Our attitude here has not changed toward TB testing. The patients in the high-risk clinics on the outside, depending on which immune-compromised population, they are getting their annual screening with the IGRA.
Dr. Caudle:
Okay. And, Dr. Rowlinson, what are your thoughts?
Dr. Rowlinson:
Yes, I would echo what Dr. McDade said in that it really hasn’t changed our attitudes or recommendations in terms of how we test people during the pandemic. What I will say from a laboratory perspective is that we have seen a lot lower volume of submission for laboratory testing, and I think this really is reflective of the fact that fewer people are accessing care, at least in person. To go back to something that Dr. McDade said in implementing IGRA, in this situation it may be useful because it requires a single patient visit for the IGRA to be completed versus the TST that requires a person to return for the TST to be read.

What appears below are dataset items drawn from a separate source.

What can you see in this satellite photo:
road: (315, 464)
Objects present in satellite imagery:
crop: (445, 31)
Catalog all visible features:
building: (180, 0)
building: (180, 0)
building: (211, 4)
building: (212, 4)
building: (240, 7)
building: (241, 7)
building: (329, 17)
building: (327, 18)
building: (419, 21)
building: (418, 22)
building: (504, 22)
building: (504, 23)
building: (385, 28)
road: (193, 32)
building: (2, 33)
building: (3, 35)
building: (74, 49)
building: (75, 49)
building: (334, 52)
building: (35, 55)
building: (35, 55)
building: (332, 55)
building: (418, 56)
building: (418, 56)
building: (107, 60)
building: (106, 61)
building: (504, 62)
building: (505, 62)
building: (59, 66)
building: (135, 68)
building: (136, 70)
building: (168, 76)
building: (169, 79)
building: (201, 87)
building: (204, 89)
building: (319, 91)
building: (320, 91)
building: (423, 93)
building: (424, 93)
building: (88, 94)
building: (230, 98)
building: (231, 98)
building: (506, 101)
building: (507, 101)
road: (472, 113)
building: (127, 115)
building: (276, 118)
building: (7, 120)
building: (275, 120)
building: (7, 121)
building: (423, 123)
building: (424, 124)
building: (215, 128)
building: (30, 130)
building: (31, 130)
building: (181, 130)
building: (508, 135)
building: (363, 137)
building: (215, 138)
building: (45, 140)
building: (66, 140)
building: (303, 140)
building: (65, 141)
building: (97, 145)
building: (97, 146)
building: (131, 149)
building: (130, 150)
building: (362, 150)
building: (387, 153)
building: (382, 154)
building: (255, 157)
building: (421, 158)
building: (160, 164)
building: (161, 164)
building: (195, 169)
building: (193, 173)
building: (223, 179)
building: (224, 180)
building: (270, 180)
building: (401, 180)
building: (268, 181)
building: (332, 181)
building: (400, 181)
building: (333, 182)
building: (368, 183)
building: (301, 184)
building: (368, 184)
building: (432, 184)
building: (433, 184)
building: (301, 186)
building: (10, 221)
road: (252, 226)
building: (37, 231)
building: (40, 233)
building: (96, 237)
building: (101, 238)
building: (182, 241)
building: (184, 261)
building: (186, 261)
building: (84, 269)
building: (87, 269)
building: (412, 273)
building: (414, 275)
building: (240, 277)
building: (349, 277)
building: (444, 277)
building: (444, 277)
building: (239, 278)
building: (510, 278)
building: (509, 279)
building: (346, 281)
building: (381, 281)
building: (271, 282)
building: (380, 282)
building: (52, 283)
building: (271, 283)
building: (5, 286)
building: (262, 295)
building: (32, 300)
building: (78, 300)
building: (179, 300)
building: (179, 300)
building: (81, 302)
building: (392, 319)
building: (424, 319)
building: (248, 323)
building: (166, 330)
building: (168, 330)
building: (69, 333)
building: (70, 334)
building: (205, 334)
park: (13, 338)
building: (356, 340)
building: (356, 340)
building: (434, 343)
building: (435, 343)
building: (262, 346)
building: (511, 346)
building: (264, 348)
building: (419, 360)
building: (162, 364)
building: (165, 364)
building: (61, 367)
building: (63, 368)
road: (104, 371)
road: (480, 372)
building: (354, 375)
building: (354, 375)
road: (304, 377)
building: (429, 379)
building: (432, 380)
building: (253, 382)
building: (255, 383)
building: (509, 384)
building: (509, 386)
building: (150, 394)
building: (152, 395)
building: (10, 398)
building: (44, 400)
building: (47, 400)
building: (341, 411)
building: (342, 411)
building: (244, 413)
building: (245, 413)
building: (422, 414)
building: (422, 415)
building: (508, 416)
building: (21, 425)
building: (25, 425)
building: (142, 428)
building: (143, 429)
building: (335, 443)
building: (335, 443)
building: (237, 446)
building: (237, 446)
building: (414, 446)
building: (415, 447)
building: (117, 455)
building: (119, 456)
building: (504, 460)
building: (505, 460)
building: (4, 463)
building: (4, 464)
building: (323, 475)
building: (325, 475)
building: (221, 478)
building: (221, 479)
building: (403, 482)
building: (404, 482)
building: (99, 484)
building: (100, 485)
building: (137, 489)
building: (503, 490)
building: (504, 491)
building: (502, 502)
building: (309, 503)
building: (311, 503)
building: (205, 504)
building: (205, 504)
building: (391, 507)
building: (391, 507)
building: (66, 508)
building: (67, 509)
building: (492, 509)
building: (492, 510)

And one thing that I actually didn’t mention earlier but I’d like to mention now related to IGRA is that one of the things about this guideline not recommending serial screening of people who are at low risk is that specifically when we look at something like IGRA and testing for healthcare personnel who are at low risk, if they are serially tested, there is a greater chance for a false-positive, and we don’t want to have false-positives. We want to make sure we’re screening the right people, so that’s just something to keep in mind.
Dr. Caudle:
And, Dr. McDade, let’s come back to the practitioner’s angle for the final word. Looking ahead, where do you see clinical practices and guideline recommendations needing to evolve before we can eliminate TB from the US?
Dr. McDade:
As far as clinical practice and guidelines, we continue to identify cases or suspects or contacts of cases. If we start them on preventative treatment, we need to ensure that they complete treatment, whether it’s with the short-course or directly observed preventative therapy, and those that have progressed on to cases, again treatment, contact investigation, and then for those cases, directly observed therapy—and again, shorten the course of treatment to encourage compliance with these patients. So I think we’re doing the right thing because we see that the numbers are going down, but there are other factors. And because of COVID and everything, the socioeconomic conditions are putting the patients in high-risk groups now, so we just have to continue to support and fund our health departments and continue with partnerships to address this to control TB with the ultimate goal of eliminating TB from the US.
Dr. Caudle:
Excellent. Well, that’s a great call to action for us to think on. So, on that note, I’d like to thank my guests for sharing their clinical and scientific insights on the updated guidelines for TB screening among healthcare professionals. Dr. Rowlinson and Dr. McDade, it was great having you both on the program.
Dr. McDade:
Thank you for having us.
Dr. Rowlinson:
Thank you. It was a pleasure to be here today.